Written by: margareteby

Editorial Lead of Food, Food52

21 Comments

scampbelld.84 October 16, 2021
I’m definitely going to try this! We have hard water here in Savannah, GA as well and I haven’t been able to find anything that takes off the hard water marks off the glass in our shower. Vinegar? Nope. Limeaway? Nada. Elbow grease? Not even. Anyone have suggestions?
 
Claudia October 8, 2021
Any suggestions on how to remove hard water stains from shower hardware, like the chrome knobs and shower head?
 
Raphaelle Z. October 8, 2021
Citric acid worked really well for me. Just be careful if you have marble anywhere close 😬
 
Claudia October 9, 2021
Thanks! Citric acid like a lemon?
 
Raphaelle Z. October 9, 2021
I use powdered citric acid. It’s food grade and you can easily find it on Amazon. You can also use it to make bath bombs and toilet bombs and sour candies 😃
I made a spray bottle with about 2tbsp of the powder in about a quart of water and spray that on my fixtures. If it’s really covered in stains I fill up a ziplock baggie with that solution and attach is on the faucet so that it is submerged. That dissolves the build up pretty quick.
 
Claudia October 16, 2021
Wonderful! Thanks - will definitely try this.
 
Pat S. October 8, 2021
Is this much denture cleaner okay for a septic system?
 
jamcook October 7, 2021
For very hard to remove iron stains in the toilet , try WD-40.. it works amazingly well.
 
Daniel H. October 7, 2021
My wife and I just bought a house and we are also in a very hard water area. Every fixture has hard water deposits. One of our first major purchases was a water softener/filter for the entire house, so our water is now amazing. But we are struggling to get hard water spots off of some fixtures.

We used CLR on some things, but this house has a LOT of marble (nearly every countertop) and we don't want to damage the marble by soaking it with a harsh chemical like that.

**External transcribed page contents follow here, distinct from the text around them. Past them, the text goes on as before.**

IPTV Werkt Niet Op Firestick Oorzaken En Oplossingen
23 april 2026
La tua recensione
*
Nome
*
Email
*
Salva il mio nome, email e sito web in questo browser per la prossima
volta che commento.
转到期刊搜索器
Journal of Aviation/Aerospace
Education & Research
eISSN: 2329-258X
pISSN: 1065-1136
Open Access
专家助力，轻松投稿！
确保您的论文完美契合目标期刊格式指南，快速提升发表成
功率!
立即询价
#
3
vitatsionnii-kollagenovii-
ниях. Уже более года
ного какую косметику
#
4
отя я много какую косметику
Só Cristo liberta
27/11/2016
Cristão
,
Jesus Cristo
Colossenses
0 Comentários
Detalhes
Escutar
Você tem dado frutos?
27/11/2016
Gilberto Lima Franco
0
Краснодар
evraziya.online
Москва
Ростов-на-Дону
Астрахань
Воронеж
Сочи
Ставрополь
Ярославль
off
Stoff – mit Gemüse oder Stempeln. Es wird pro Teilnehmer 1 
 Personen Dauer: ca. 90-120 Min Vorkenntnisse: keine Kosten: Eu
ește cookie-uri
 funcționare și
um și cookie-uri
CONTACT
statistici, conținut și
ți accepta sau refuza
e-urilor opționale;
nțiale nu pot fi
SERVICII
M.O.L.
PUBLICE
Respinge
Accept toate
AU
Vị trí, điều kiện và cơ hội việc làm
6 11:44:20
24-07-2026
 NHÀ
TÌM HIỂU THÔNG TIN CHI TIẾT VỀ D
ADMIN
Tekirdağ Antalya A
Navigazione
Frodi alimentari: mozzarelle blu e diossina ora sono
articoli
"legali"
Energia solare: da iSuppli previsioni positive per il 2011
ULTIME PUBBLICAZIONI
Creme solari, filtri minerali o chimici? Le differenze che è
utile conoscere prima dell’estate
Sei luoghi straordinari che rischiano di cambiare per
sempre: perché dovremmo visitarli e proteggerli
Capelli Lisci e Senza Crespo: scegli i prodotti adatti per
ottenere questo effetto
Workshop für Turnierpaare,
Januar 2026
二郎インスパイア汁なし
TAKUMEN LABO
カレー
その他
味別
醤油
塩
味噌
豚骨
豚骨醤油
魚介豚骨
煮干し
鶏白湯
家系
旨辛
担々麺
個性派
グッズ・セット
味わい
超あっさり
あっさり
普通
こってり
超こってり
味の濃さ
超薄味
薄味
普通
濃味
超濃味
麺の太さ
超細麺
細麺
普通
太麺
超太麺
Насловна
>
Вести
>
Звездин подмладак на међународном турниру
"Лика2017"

I am pretty sure denture cleaner (being a base, not an acid) will harm marble.

Anyone have any ideas if this is safe for marble? Or have a miracle method of removing scale from marble?
 
Raphaelle Z. October 7, 2021
My marble countertops are honed so I used some bon ami powder and a non scratch sponge to polish off the scale. It’s worked well.
 
Daniel H. October 7, 2021
Thanks! That's super helpful.
 
Linda T. October 7, 2021
Brilliant, I live in Philly, too, and it's insane! I will definitely try this. Please let me know when you figure out the best way to clean the inside of the dishwasher! Thanks!
 
D October 8, 2021
Good old fashioned powdered Tang (remember what the astronauts drank) is great for DWs. After seeing how good it worked, I never drank it again. Just imagine....
 
Raphaelle Z. October 4, 2021
I’ve been using citric acid with a lot of success, to clean hard water stains. Just have to be careful with marble countertops 😬😬
 
Bebe September 27, 2021
We’ve deployed the filter solution and the Apple cider rinse, but perhaps because she has eczema and the Philly water is so incredibly hard, she still struggles. In NYC, her hair is fine after shampooing!
 
AntoniaJames September 27, 2021
What a great tip. We don't have hard water problems, thankfully, but some of our everyday porcelain dishes have become a bit stained over time. I'm going to try this on them! Thanks so much. ;o)
 
Bebe September 27, 2021
Any recommendations for Philly hard water in terms of the shower? It’s really hard on my daughter’s hair and changes the texture of her hair and her ability to get a real “clean” clean!
 
Author Comment
margareteby September 27, 2021
Really good question! I've seen on various forums that you can install a water softening filter, which might be the trick, but I'm still figuring out that one myself!
 
Estie September 27, 2021
I use a cider vinegar rinse on my hair as I live in a very hard water area in the UK. I've been doing this for a few years now and it leaves my hair really soft a shiny and prevents a build up of scale or shampoo. I keep a plastic jug in the bathroom for the purpose and probably use a few tablespoons fill to the top with warm water that I pour over my hair. When my hair has dried there's absolutely no whiff of vinegar.
 
Estie September 27, 2021
PS If the smell of vinegar is too hard for your daughter to get used to you can try lemon juice too but you need to be careful about going in the sun afterwards as it can bleach the hair. Also, I don't wash the vinegar rinse out.
 
Michelle C. September 30, 2021
Hello from California, I just happened to see your post. There are also products called "clarifying shampoos," that may help.